Haytham El Maayergi, the bank’s Executive Vice President for the Global Trade Bank, emphasized the necessity of moving away from dependence on global currencies like the United States (US) dollar and instead promoting intra-African trade using local currencies.

Read more: Afreximbank reports 74.2% rise in gross revenue, as 2023 figures hit $2.6 billion

EI Maayergi was responding to a question from the Zambia Monitor about how current global trends impact trade dynamics in Africa and the strategies African businesses should adopt.

Speaking in Nassau, Bahamas on the current predicament, he said: “When Kenya wants to trade with Egypt, for instance, both countries wait for dollars to start importing from each other.

“This dependence on the dollar affects availability, exchange rates, and exerts unnecessary pressure on our currencies. We need to change this system.”

Afreximbank is spearheading the Pan-African Payment and Settlement System (PAPSS), which aims to facilitate trade within Africa using local currencies.

“With PAPSS, Kenya can sell tea to Egypt and receive payment in Kenyan shillings, while Egypt can sell medication to Kenya and be paid in Egyptian pounds.

“This will significantly reduce our dependence on the dollar and integrate us into a system less affected by global economic pressures,” El Maayergi stated.

He further highlighted the volatility of raw commodity prices and their impact on African economies.

“Our heavy dependence on raw commodities subjects us to price fluctuations dictated by global trends.

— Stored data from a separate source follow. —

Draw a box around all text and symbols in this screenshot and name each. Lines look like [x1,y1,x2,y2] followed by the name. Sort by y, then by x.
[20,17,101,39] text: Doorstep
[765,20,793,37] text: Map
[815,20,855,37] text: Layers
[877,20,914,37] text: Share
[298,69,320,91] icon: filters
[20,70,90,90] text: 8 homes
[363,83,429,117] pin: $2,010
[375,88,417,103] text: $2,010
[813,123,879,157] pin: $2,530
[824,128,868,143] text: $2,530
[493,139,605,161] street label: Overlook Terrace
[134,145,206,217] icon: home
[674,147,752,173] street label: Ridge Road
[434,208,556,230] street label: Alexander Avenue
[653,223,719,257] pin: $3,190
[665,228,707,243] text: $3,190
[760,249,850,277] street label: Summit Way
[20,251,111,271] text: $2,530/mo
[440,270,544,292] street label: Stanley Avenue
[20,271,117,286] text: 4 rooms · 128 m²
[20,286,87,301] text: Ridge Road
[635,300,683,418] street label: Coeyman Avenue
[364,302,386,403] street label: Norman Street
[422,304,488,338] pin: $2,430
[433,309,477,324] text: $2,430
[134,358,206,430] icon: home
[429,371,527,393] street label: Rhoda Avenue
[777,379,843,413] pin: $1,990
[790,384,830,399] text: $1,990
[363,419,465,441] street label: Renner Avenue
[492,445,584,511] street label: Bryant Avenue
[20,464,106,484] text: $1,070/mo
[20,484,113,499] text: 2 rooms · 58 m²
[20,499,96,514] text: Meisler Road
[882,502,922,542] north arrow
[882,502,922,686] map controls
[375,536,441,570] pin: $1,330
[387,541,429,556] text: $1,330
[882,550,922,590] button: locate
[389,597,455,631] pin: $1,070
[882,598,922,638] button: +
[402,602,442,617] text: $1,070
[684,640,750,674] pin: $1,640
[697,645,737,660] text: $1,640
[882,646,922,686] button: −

By pushing ourselves up the value chain and trading in finished products, we can hedge against these fluctuations and stabilise our economies.”

El Maayergi’s call to action underscored the importance of intra-African trade and currency unification as a means to bolster economic resilience.

“Trading among ourselves using our own currencies will allow us to upgrade our commodities, reduce global pressures and improve access to finance. It is crucial for our continent to unite and embrace these changes for a more stable and prosperous future,” he said.